Before even buying the property, they approached both the county and the conservation easement holder to make sure they could build a new house, they write, "and received clear confirmation that in fact we could do so."

They were told they could live in the existing house while the new one was being built and keep the old house by removing the refrigerator and range, according to the September 17 letter.

"Prior to signing our construction contract, we reconfirmed our plans and these conclusions with the County and received the approval of the Albemarle County Attorney to proceed," the Harris letter continues. "...It is our full intent to build a home that fits the great character and style of the neighborhood."

"Nineteen-thousand-square-foot houses are unheard of in this neighborhood," says Harvey Wilcox, once he stops laughing. He describes the typical house in the Turner Mountain area as cedar sided, unobtrusive, and back-to-nature.

 This particular easement was one of the first in the county and was applied to the original subdivision on Turner Mountain Wood Road by UVA professor Richard Selden and his wife, Martha, an ardent conservationist. Although noting that early easements aren't as "artful" as the ones drafted today, Wilcox is mad that Mrs. Selden's intentions are being challenged 15 years later.

"I'm bothered as heck," says Wilcox. "If it's not in perpetuity, why bother? This cuts the legs out of [conservation easements]," he says. "Hire some fancy lawyer. Take out the stove and call them outbuildings."
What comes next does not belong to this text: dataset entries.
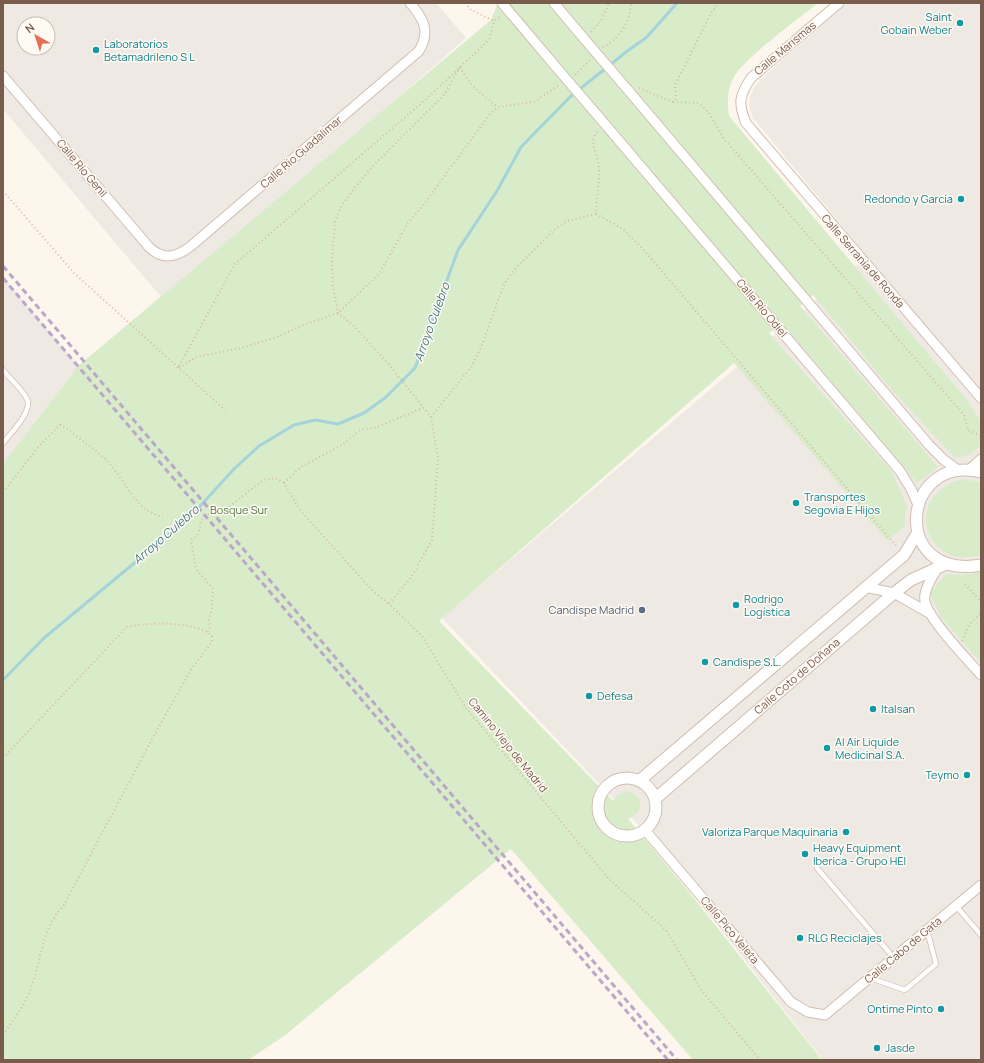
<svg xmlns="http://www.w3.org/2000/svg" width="984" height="1063" viewBox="0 0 984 1063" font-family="Manrope,sans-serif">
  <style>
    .industrial { fill: #efe9e4; fill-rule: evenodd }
    .green { fill: #d8ecc9 }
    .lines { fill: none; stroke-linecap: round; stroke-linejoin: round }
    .stream { stroke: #a5d3da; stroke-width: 3 }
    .service-casing { stroke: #d1beb0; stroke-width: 6 }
    .minor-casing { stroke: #d1beb0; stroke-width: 11 }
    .tertiary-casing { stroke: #d1beb0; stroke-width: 13 }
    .path { stroke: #d9b8a5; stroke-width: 2; stroke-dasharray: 1 3; stroke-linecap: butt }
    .service { stroke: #fff; stroke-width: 4.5 }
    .minor { stroke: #fff; stroke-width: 9 }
    .tertiary { stroke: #fff; stroke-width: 11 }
    .rail { stroke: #b9a8c9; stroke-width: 3; stroke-dasharray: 6 4; stroke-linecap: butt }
    .minor-bridge-casing { stroke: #d1beb0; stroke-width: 11; stroke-linecap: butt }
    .minor-bridge { stroke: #fff; stroke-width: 9 }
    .culture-dot { fill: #0f9aa8; stroke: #fffaf3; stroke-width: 1.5 }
    .service-dot { fill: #5c6f8a; stroke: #fffaf3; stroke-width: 1.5 }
    .labels { text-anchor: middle; stroke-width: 3; stroke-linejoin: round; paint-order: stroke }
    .culture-label { font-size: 11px; fill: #0d838f; stroke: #fffaf3; text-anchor: start }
    .street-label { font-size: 11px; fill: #7a5c4d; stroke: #fffaf3 }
    .park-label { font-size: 11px; fill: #537a41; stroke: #fffaf3 }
    .service-label { font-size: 11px; fill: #4e5e75; stroke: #fffaf3; text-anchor: end }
    .water-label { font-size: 12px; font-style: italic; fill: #437c86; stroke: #fffaf3 }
  </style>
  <rect width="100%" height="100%" fill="#fdf6ec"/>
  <!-- industrial -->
  <path class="industrial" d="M3,3H436L466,38L165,302L3,109ZM24,24H48V48H24Z
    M847,3H981V1060H823L644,831L442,618L867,256L753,118L749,106L750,97L755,86L763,77Z
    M3,277L78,366L3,464Z"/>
  <!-- green -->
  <path class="green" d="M498,3H818C801,17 742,60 734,77C727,91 727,100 729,116L966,399L981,421V445L971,454L955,458L893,391L813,295L800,306L938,467L917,483L782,323L769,333L892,472L907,506L904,527L887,540L734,363L439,621L613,801C629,776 656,808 628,819L689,892L822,1060H693L511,849L284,1036L248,1060H3V464L78,366L491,20Z
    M963,479L981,482V555C924,572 901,494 963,479Z
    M981,572V663L941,617L930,593L946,574L962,575Z"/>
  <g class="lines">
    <!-- stream -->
    <path class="stream" d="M3,680L44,638L191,516L234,469L259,446L294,425L315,420L338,424L364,413L385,398L415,368L458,250L497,191L521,147L570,97L626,52L647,37L677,3"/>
    <!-- service casing -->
    <g class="service-casing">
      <path id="service" d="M3,370C10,379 22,389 27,399C33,411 10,434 3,443
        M817,868L894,958
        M956,906L981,935
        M870,978L905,990L936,964L927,930"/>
    </g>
    <!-- minor casing -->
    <g class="minor-casing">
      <path id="minor" d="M502,3L556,67
        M554,3L586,41
        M839,3L751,78C739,96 738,103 746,123L981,398
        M3,76L149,247C163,261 177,257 191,246L419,51C431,31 423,18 410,3
        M628,90L929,445L944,460L958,470
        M598,116L900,471L911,489L918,505
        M969,470L981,459
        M937,569C932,577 923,590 925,601C927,618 968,660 981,675
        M865,587L894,593L929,613
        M645,830L791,1002L808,1012L825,1015L981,885"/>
    </g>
    <!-- tertiary casing -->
    <g class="tertiary-casing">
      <path id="tertiary" d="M981,472C900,453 890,581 981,565
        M598 807a29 29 0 1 1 58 0a29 29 0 1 1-58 0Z
        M639,781L904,555L918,532
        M655,799L894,593L911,580L946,564"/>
    </g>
    <!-- path -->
    <path class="path" d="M465,3L471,10L494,21
      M591,32L602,19L609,3
      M603,47C619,39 631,21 631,3
      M460,67L444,95L375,164L356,186L341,207L335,222L332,259L333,287L338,313L355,327L391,367L431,417L438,457L432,540L410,579L389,604L422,636L466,708L609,879L666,930L702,991L760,1060
      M460,67C469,85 483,96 498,107
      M575,75L590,60
      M639,88L673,102L676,99L675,85L711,13L719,3
      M673,102L698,103L702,106L709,113L724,139L964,415L968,430L981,436
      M3,191L74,273L225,410
      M596,214L623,229L643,249L897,547
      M179,366L235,264L425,100L489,40L494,21L501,16
      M179,368L196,357L241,348L277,337L303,325L338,313L379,274L408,223L421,208L490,114L498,107L534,102L559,85
      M431,417L472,366L482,345L504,284L516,268L555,229L567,221L596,214C596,199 600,184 599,170C599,156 587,143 598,130
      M284,483L301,467L342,445L360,430L377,427L423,408
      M3,492L40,445L60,425L66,428C80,439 95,449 107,461C128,482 132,509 163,517
      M965,584L981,602
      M208,632L210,627L209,619L212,608L213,589L196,569L191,540L196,537L199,532L201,521L216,508L229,507L263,480L275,478L284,483L299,509L316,528L374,592L389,604
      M962,641L969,625L981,613
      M3,758L127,627C148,622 196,621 212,636V642L192,668L152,739L64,905C40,930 42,962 29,993C23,1008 12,1021 3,1035"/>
    <!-- service -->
    <use href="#service" class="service"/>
    <!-- minor -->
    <use href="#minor" class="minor"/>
    <!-- tertiary -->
    <use href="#tertiary" class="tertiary"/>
    <!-- rail -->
    <path class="rail" d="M3,266L677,1060
      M3,278L668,1060"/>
    <!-- minor-bridge casing -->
    <g class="minor-bridge-casing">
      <path id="minor-bridge" d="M586,41L628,90
        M556,67L598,116"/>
    </g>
    <!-- minor-bridge -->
    <use href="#minor-bridge" class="minor-bridge"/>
  </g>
  <!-- markers -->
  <g class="culture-dot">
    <circle cx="960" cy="23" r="4"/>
    <circle cx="96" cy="50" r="4"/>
    <circle cx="961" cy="199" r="4"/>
    <circle cx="796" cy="503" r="4"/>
    <circle cx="736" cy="605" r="4"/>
    <circle cx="705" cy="662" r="4"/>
    <circle cx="589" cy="696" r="4"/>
    <circle cx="873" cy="709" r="4"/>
    <circle cx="827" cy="748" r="4"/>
    <circle cx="967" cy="775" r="4"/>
    <circle cx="846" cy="832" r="4"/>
    <circle cx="805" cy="854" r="4"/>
    <circle cx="800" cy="938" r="4"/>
    <circle cx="941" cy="1009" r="4"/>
    <circle cx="877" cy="1048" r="4"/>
  </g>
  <circle class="service-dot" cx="642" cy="610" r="4"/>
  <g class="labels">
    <!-- culture labels -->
    <g class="culture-label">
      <text x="952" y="21" text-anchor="end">Saint<tspan x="952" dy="13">Gobain Weber</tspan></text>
      <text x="104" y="48">Laboratorios<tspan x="104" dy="13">Betamadrileno S L</tspan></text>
      <text x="953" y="203" text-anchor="end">Redondo y García</text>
      <text x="804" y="501">Transportes<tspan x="804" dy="13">Segovia E Hijos</tspan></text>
      <text x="744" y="603">Rodrigo<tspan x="744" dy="13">Logística</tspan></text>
      <text x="713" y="666">Candispe S.L.</text>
      <text x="597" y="700">Defesa</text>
      <text x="881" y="713">Italsan</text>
      <text x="835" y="746">Al Air Liquide<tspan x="835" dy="13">Medicinal S.A.</tspan></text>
      <text x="959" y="779" text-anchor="end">Teymo</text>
      <text x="838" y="836" text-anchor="end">Valoriza Parque Maquinaria</text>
      <text x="813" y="852">Heavy Equipment<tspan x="813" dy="13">Iberica - Grupo HEI</tspan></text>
      <text x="808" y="942">RLG Reciclajes</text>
      <text x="933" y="1013" text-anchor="end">Ontime Pinto</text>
      <text x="885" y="1052">Jasde</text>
    </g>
    <!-- street labels -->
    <g class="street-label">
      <text transform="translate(785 48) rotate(-40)" y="4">Calle Marismas</text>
      <text transform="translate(301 152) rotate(-41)" y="4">Calle Río Guadalimar</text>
      <text transform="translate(82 168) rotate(50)" y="4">Calle Río Genil</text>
      <text transform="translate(863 261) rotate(49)" y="4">Calle Serranía de Ronda</text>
      <text transform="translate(762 308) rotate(50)" y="4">Calle Río Odiel</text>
      <text transform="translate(797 676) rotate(-41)" y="4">Calle Coto de Doñana</text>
      <text transform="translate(508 745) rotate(51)" y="4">Camino Viejo de Madrid</text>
      <text transform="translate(730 930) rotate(50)" y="4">Calle Pico Veleta</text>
      <text transform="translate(903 950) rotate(-40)" y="4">Calle Cabo de Gata</text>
    </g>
    <!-- park labels -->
    <g class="park-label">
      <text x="239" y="514">Bosque Sur</text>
    </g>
    <!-- service labels -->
    <g class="service-label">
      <text x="634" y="614">Candispe Madrid</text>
    </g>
    <!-- water labels -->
    <g class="water-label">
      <text transform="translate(432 322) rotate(-70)" y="4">Arroyo Culebro</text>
      <text transform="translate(166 535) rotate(-41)" y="4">Arroyo Culebro</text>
    </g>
  </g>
  <!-- border -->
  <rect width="984" height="1063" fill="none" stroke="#7a5c4d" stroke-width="8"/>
  <!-- north arrow -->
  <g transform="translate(36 36) rotate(321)"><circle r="19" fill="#fffaf3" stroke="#cabbb1"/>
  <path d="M0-3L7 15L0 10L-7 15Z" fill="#e76f51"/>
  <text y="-6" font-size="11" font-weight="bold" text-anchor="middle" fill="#7a5c4d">N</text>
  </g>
</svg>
"The thing I think is important is the end result," says Rex Linville, a land conservation officer with PEC. "The county did exactly what they should do. They realized it was a problem and acted on it."

This is a county, after all, that takes conservation easements so seriously that it spends millions funding a program to protect more land. 

"We fight very hard to maintain those," says Thomas. "A number of people said this would be a bad precedent for conservation easements."

In their letter, the Harris family apologized for any truck traffic and offered to hold a neighborhood party when construction ends. Some neighbors hope it has already ended.

[The headline in the print version of this story was incorrect, it has been corrected in this online edition.]